Monday, November 04, 2013

there's a new church year around the corner

I'm good at living and celebrating the church year because it's my job and if I don't pull things together, the church does it for me. Or, rather, I go over and do it at church and don't have to worry about it in the same way at home. So much of my life is rummaging around in cupboards in the sacristy or the church bat cave or the Sunday school cupboard looking for advent candles or black ribbon for Good Friday or tying head arrangements on assorted boys trying to beat each other with their shepherd's staffs at Christmas time or rushing out on Saturday night to acquire unto myself oranges and chocolate gold coins for the tallest man that fits my make shift bishop hat to distribute to surprised children in the middle of church on the Sunday closest to St. Nicholas Day. My home church year life is less about all that and more about the food. And that, the food I mean, Matt and I take very seriously. Eating through the church year is our spiritual act of worship, or our love language, or something.
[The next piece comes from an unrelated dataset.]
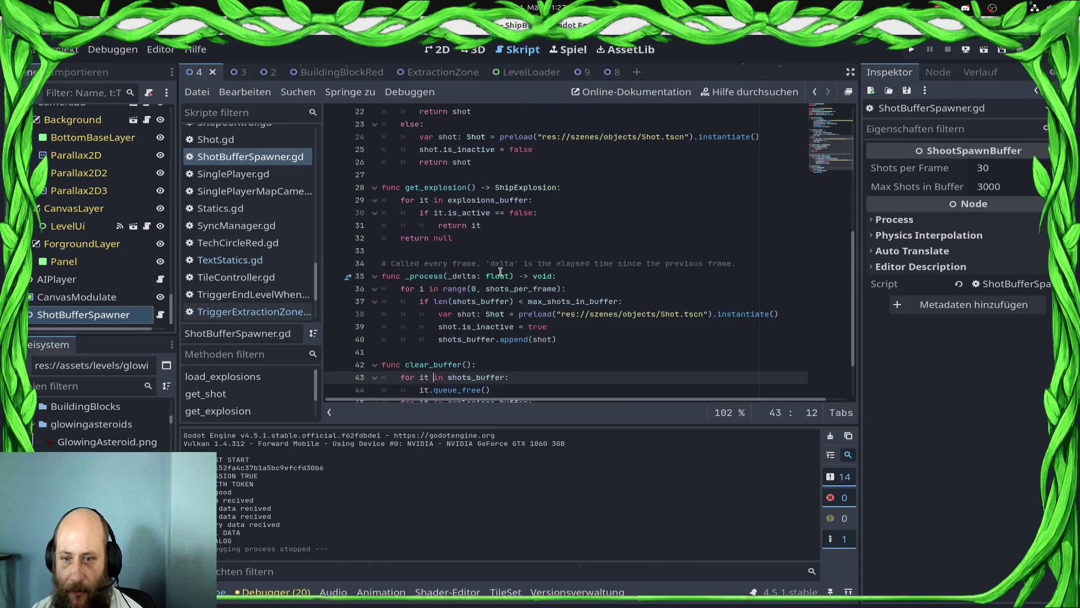
scroll(560, 269, up, 7)
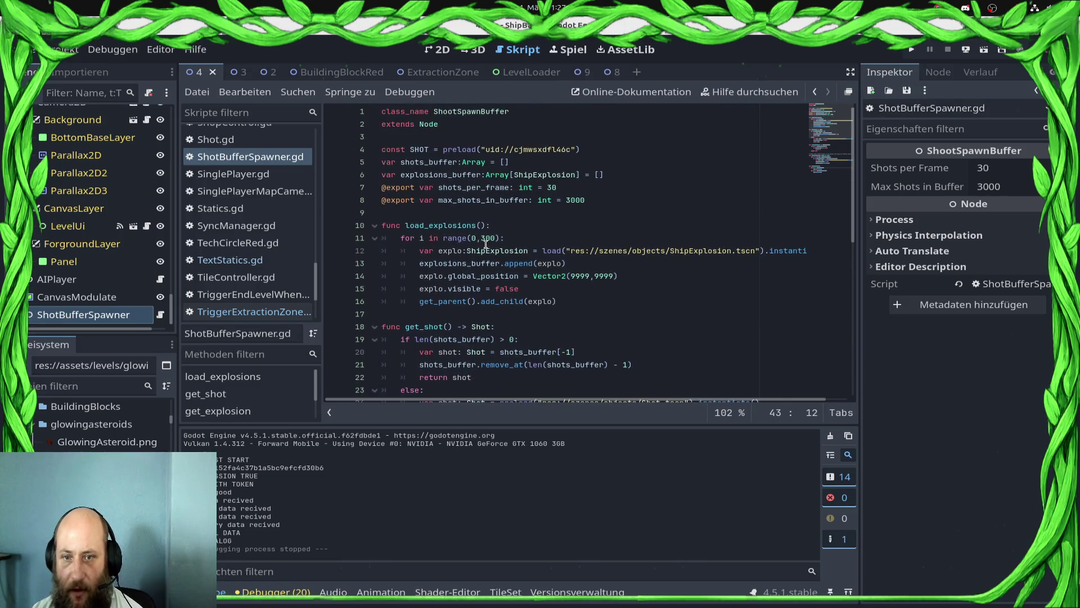
Step: Reduce the explosion count from 300 to 15 and the shot buffer limit to 1000, saving each
double_click(486, 239)
mouse_move(519, 259)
But vast acres of this way of living and worshipping go unexplained and might appear to be, or even are, hap hazard. And the church, this exact church here that I am lying in my bed gazing at
is full of people for whom this particular flavor and brand of Christianity is new and unfamiliar. The changing colors on the altar is the most obvious and intriguing sign of the church year but there are so many rites  and prayers and traditions that we do at Good Shepherd, sometimes explaining them, sometimes forgetting to, that many who worship here are frequently wandering around in a shadow of curiosity wondering "What On Earth are they doing and why?" And sometimes "Can I go on doing some of this in my dorm or at home with my children or something?" 

Well, rejoice beloved, now there is a clever little book to bring some of it into focus and make it easier to bring what we do at church into your various and sundry abodes.
Jessica Snell of Homemaking Through the Church Year and many other interesting endeavors has put together a practical and useful guide to understanding and doing many of the things that Christians have done done through the centuries. She writes, "This book is focused on bringing seasonal Christian traditions into the home, so that our daily routines can be peppered with little reminders of God’s goodness and grace. Ideally, we’ll all be as aware of God at home as we are at church."
Because what is the use of knowing about these traditions or seeing them if you can't bring them home and make them your own. And how can you do that if someone doesn't show how and why. And to add icing over the whole plummy wonder is that she's published the Advent and Christmas sections first and in time to really do something about them. I particularly commend Jessica's introductory explanation of what the church year is and what it is for. Rather than just adding another pile of work to your devotional life, she articulates a lovely vision for an ordered, gracious life centered around the life of Jesus and the work of the Holy Spirit. As I am constantly yelling at people, liturgy is meant to be a help. You put yourself into an action that you don't necessarily feel and it carries your forward. Wondrously, this doesn't just have to happen for an hour on Sunday morning. Carry it home with you. Let Us Keep The Feast will be a great help to you as you do!


Joyce Carlson said...

Thank you for the direction you've just pointed me in. I'll try to read the book as soon as possible.

Jessica Snell said...

thank you, Anne!

Summer said...

So excited to check out this resource in time for Advent, Anne! And perfect timing as I'm hoping to become a normal family again after moving and stop being such a deadbeat mom.